Antonio partió temprano en la mañana y Elena ocupó el tiempo con la lectura mientras tomaba el sol en la terraza junto a la piscina. Empezaba a profesar un especial afecto por su carcelero y la animadversión hacia él se diluía en un confuso deseo de agradarle. Estaba padeciendo el síndrome de Estocolmo, estaba segura. Ella no podía enamorarse de un hombre como aquel: era demasiado mayor, demasiado soberbio, demasiado seguro de sí mismo… ¿Entonces? ¿Qué era exactamente lo que sentía? Advertía una caótica emoción al escuchar el familiar sonido de las rejas que anunciaban el regreso y esperaba impaciente su saludo. Sentía mariposas en el estómago cuando se acercaba a ella y la envolvía con aquella voz ronca y amable; era una sensación desconocida para ella… «¡No…! -se decía mientras se sacudía de sus fantasías-. Es absurdo… Tengo que regresar a casa, debo intentar escapar otra vez. Necesito romper esta tela de araña antes de que sea demasiado tarde…»

Miró el reloj: eran las seis y subió a su dormitorio. Una hora después le oyó en la habitación contigua. Antonio llamó con los nudillos y accedió a la estancia por la puerta común tras recibir su respuesta. Elena estaba sentada frente al tocador.

– Hola. Te he traído un regalo -dijo él abriendo un estuche de cuyo interior extrajo un collar de diamantes y platino.

Lo tomó él mismo y se lo colocó en el cuello mientras la contemplaba ante el espejo, donde sus miradas se cruzaron.

– ¿Te gusta? -preguntó posando las manos sobre sus hombros. Aquel contacto provocó en Elena una extraña agitación.

– Sí, es precioso -agradeció con una sonrisa.

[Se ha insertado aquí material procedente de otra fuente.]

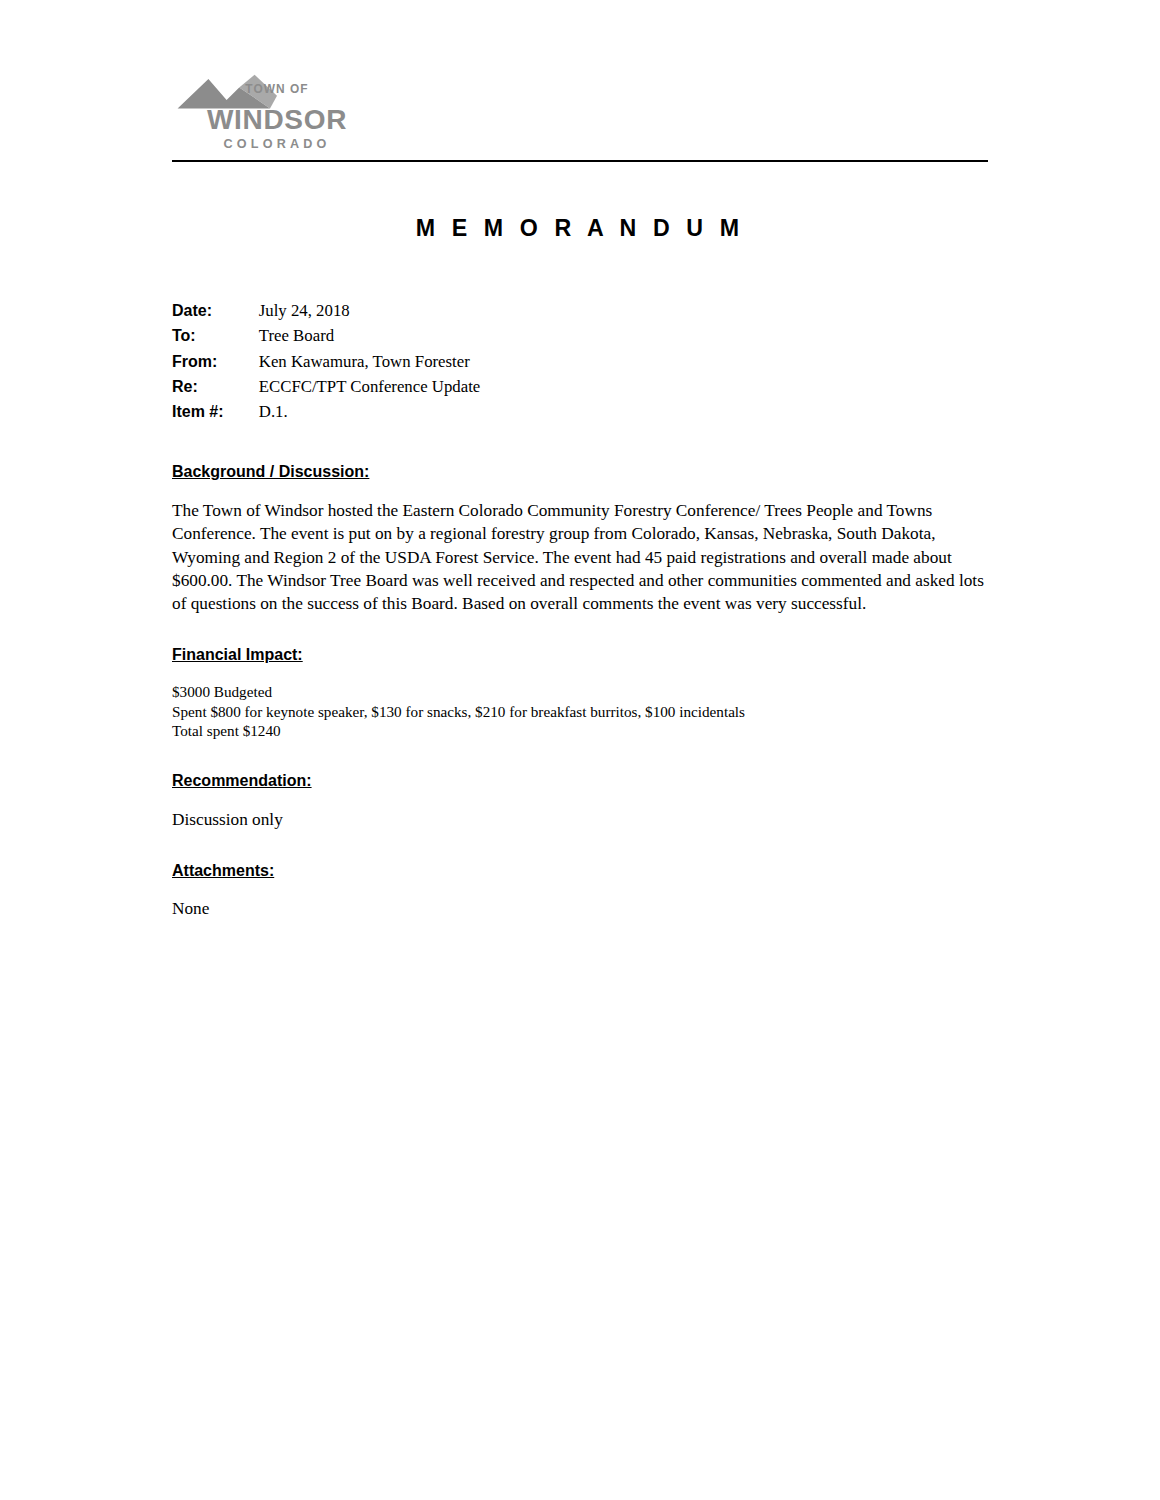TOWN OF WINDSOR COLORADO
M E M O R A N D U M
| Date: | July 24, 2018 |
| To: | Tree Board |
| From: | Ken Kawamura, Town Forester |
| Re: | ECCFC/TPT Conference Update |
| Item #: | D.1. |
Background / Discussion:
The Town of Windsor hosted the Eastern Colorado Community Forestry Conference/ Trees People and Towns Conference. The event is put on by a regional forestry group from Colorado, Kansas, Nebraska, South Dakota, Wyoming and Region 2 of the USDA Forest Service. The event had 45 paid registrations and overall made about $600.00. The Windsor Tree Board was well received and respected and other communities commented and asked lots of questions on the success of this Board. Based on overall comments the event was very successful.
Financial Impact:
$3000 Budgeted
Spent $800 for keynote speaker, $130 for snacks, $210 for breakfast burritos, $100 incidentals
Total spent $1240
Recommendation:
Discussion only
Attachments:
None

– Baja a cenar. Te espero en el jardín.

Elena se puso un vestido de color rojo oscuro con escote en uve que hacía destacar el valioso collar que había recibido como regalo. Sabía sacar partido a su rostro y se maquilló a conciencia. Después se recogió el pelo con una cinta… pero cuando estaba en el umbral de la puerta lo pensó mejor y decidió dejar suelta la rubia melena.

La noche había caído y una leve brisa envolvía la terraza junto a la piscina, donde Antonio la observaba con aparente descuido; Elena estaba ausente, con la mirada perdida.

– ¿En qué piensas? -le preguntó sentado frente a ella. Una vela encendida en el centro de la mesa iluminaba sus perfectas facciones.

– En nada importante. Solo son recuerdos.